We operate under pressure. It's a fact of life, and how well we deal with it determines how successful we are at staying alive. In HEMS, pressure to fly can come from many directions and is often "self-induced." As a new EMS pilot I spent time thinking about lives depending on me. I still do, but now the lives I think about are the crew sitting next to me. I am much more interested in avoiding harm to them than in flying some stranger.
We can worry about our low flight-volume and attempt flights that we shouldn't when the weather is marginal. Management can pressure us. Managers don't think that things they say will cause you to go and get yourself killed, but it has happened and will happen again. Why not let it happen to someone else?
Recognize pressure where you find it. Acknowledge it. Understand it. But don't let it kill you.
(test - if you would not take a flight at 0400 as your third flight of the night due to weather; you should not take it as your first of the night. Ask yourself, would I do this if it was number three tonight)
Here is an excerpt from an investigation that speaks to pressure.
"The pilot’s financial pressure as the owner of the company likely influenced his decision to continue flight into deteriorating weather conditions. The operator’s business had declined several years before the accident as a result of economic recession. The accident helicopter had been leased days before the accident. The operator’s only IFR certified helicopter, which was the largest customer’s preferred helicopter, had been down for maintenance for 4 months while the operator attempted to secure loans for engine maintenance. The pilot was scheduled to meet with this customer in the coming weeks to obtain clarification about the customer’s requirements. The pilot was also aware that his largest customer had begun identifying other aviation companies that might better fulfill its needs. Thus, the pilot would have been highly motivated to complete trips as requested so that he could demonstrate the reliability of his service. Additionally, due to the economic downturn, the pilot’s company had lost millions of dollars during the 3 years before the accident. Therefore, the pilot likely wanted to make the most of every revenue generating opportunity."
You can read the full report by clicking here....
I met this gentleman several years back, when he transported a team to Memorial Hospital in Savannah, Georgia to procure organs. He seemed like a decent soul. It's a terrible shame that he succumbed to the same pressures that have killed so many of us. Gotta go...gotta go...gotta go...
I have succumbed to this pressure myself. And nearly got in over my head for doing it. It's easy to fall in and hard to get out.

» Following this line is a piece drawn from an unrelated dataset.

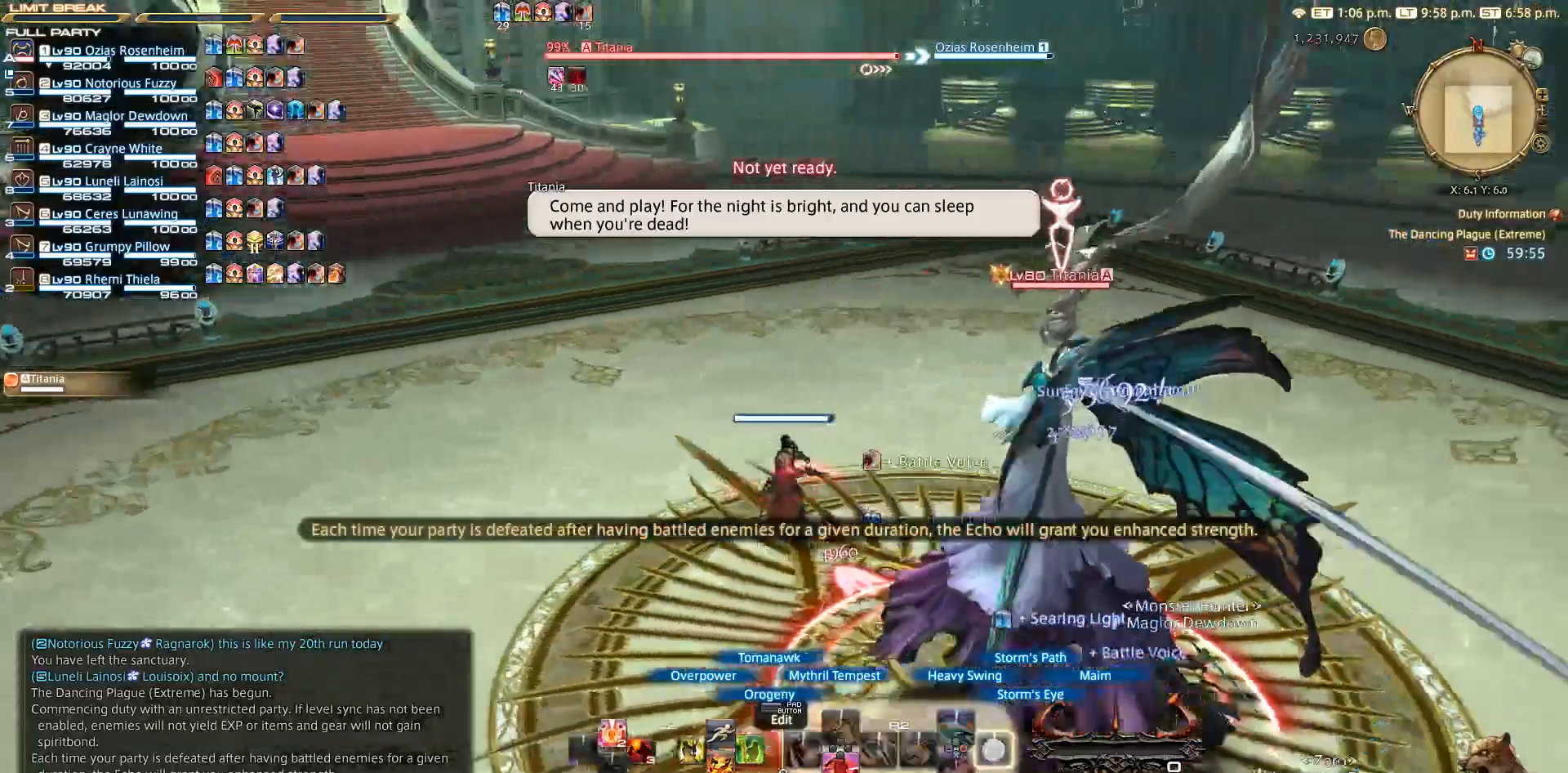
{"buttons": ["R2"], "left_stick": "center", "right_stick": "right", "events": [[133, "CIRCLE", "up"], [183, "CIRCLE", "down"], [283, "CIRCLE", "up"]]}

Listen up: YOU DO NOT HAVE TO GO...
You do not have to be the topic of some one's news story.
It appears the last few seconds of this team's life mirrored events that occur all too often. They pressed on into deteriorating weather, and when they were in solid instrument-conditions (in the clouds) the pilot elected to descend and turn. He was looking for the ground. He found it.
Imagine if they has just turned back, or diverted, or simply landed when things started to deteriorate. NEMSPA is asking us to use abort-criteria; if we have to slow down or descend due to weather we should ABORT.
As the crazy blond girl said, "stop the insanity!"
As the HAI t-shirt says, "land the damn helicopter."